The bad news is you won’t get a tax refund from the IRS this year. The worse news is you will be writing Uncle Sam a large check.
But why? Didn’t we get a tax cut this year?
I will get to that in a moment but first let’s talk about a financial planner’s view of tax withholding.
Zero Due—In Theory
If you always get a tax refund, you are not having the correct amount withheld from your paycheck each month. Really you are making an interest free loan to the government in order to get a large refund.
On the other hand, if you always write a check on April 15th then you are not setting aside enough throughout the year for your taxes.
A financial planner would advise you to try to owe zero each year; not too much either way. Like you, I tended to ignore this advice and enjoyed a large refund. Sadly, those days are gone.
Trump Tax Cut
Trump did two things that will rock your fiscal world.

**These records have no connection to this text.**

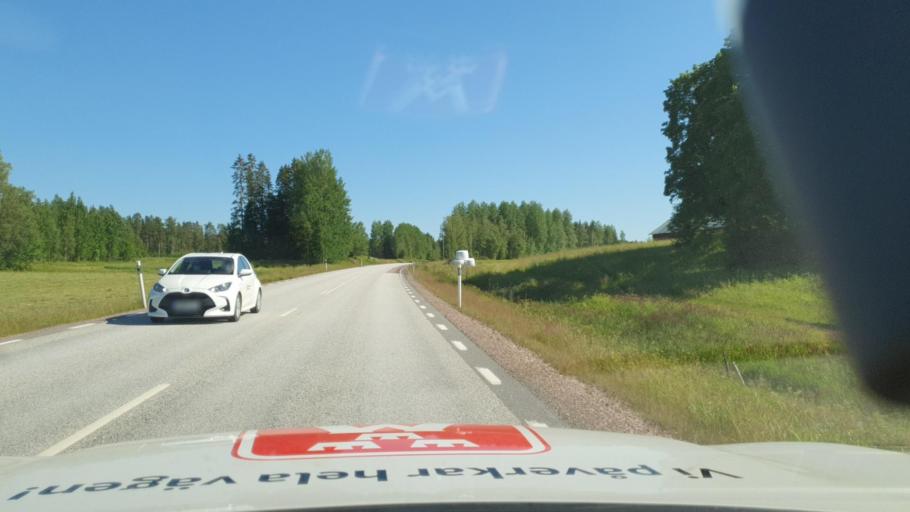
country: SE
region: Vaermland
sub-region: Storfors Kommun
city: Storfors
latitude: 59.4969
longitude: 14.3245
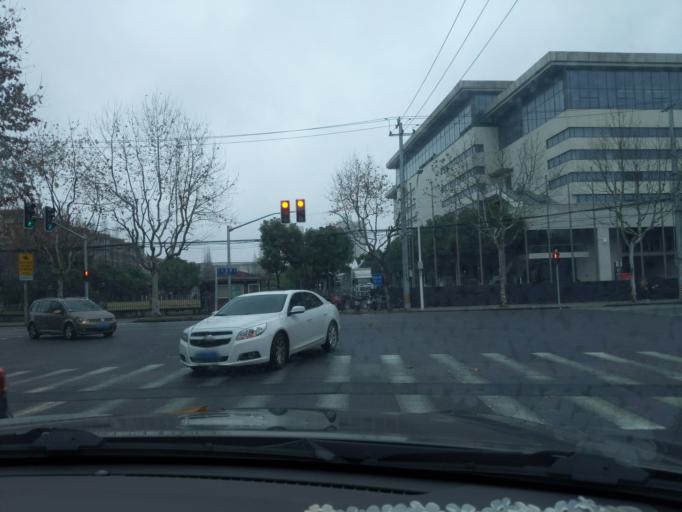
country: CN
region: Shanghai Shi
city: Luwan
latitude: 31.1843
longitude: 121.5006
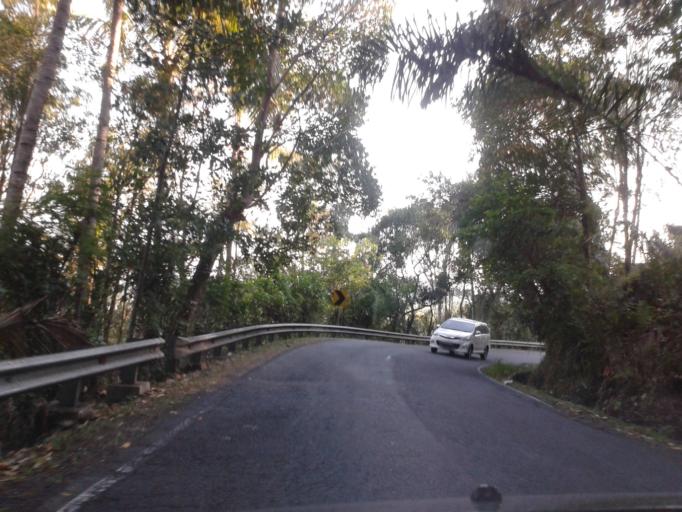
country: ID
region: Bali
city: Banjar Wangsian
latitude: -8.4799
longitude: 115.4006
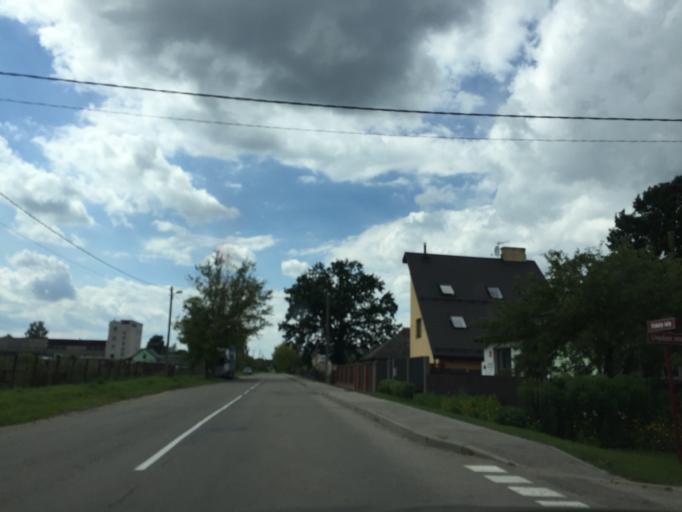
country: LV
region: Jelgava
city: Jelgava
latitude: 56.6254
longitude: 23.7095
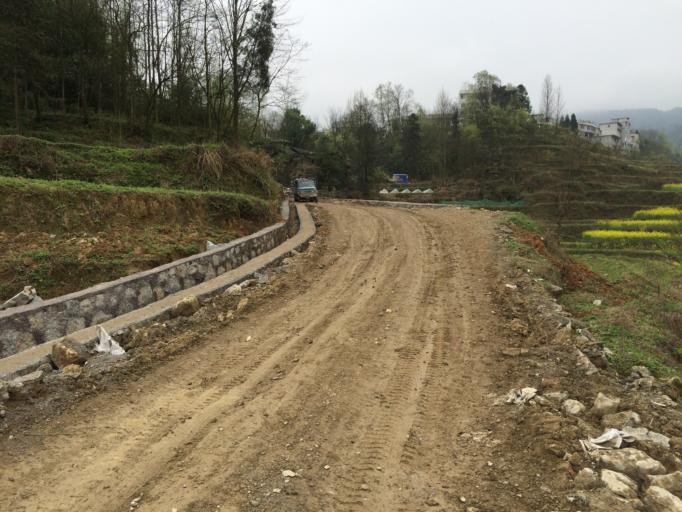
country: CN
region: Guizhou Sheng
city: Changfeng
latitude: 28.4899
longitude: 108.0616
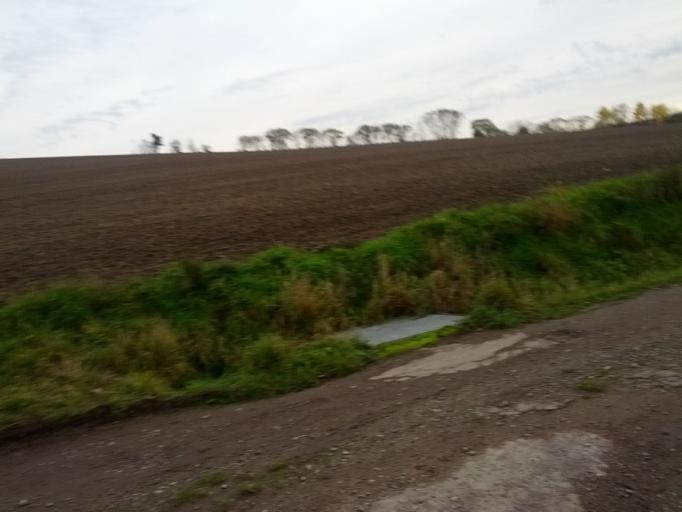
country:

First, he reduced the amount withheld for Federal Taxes each month. This resulted in you having more take-home pay in 2018. Tax rates were cut; in addition, however, some deductions were also limited or abolished. This leads to the second point.
Second, a cap was placed on the deductibility of local taxes. This cap is $10,000. If you live in states that voted for Hillary, then you are likely in trouble. If you live on either Coast: California, Oregon, Washington, New York, New Jersey, etc. then buckle-up. If you are employed and own a home, you will hit the $10K limit. Here’s how it works.
|Line 5a||Supposed you had $6,500 withheld from your wages for California Payroll Tax and State Disability|
|Line 5b||You paid $4,578 in property taxes on your house in 2018|
|Line 5c||Remember the portion of your DMV bill that is deductible?|
|Line 5d||Congratulations, you are above the $10K limit|
You now owe Federal Income Taxes on anything above the $10K limit. In the past all this was deductible. This was viewed as a subsidy to people living in high tax states. Why? Because the state could tax the snot out of you and the Feds allowed this taxation to be deductible. Thus, it awarded high local taxation.
The only other items on the Schedule A are Mortgage Interest and Charitable Giving. Unless these two are more than $14,000, you and the wife will get the standard deduction of $24K.
Also missing from the new Schedule A is Unreimbursed employee expenses—job travel, union dues, job education.
Also gone from the Form 1040 is the Individual Deduction.
If you are married, you can claim the Standard Deduction $24K plus a tax credit of $2K per child and that’s about it.
Last year between itemized and the individual deductions, a client was able to deduct $42K off their gross income. This year for the same client deductions total only $26K ( Standard Deduction plus one child). The one-year difference on the Schedule A is $18K. The net result of all tax changes is that their taxable income increase $22K over last year. Thus on April 15th, their refund is gone, and instead they get to write a large check to Uncle Sam.
In 2018, you did enjoy more take home pay with the new and lower tax withholding. Under the new tax tables, the couple in the example above got about $250 more in their paychecks each month; but clearly, they need to visit their HR department and have more withheld in 2019 if they don’t want to write another large check next year.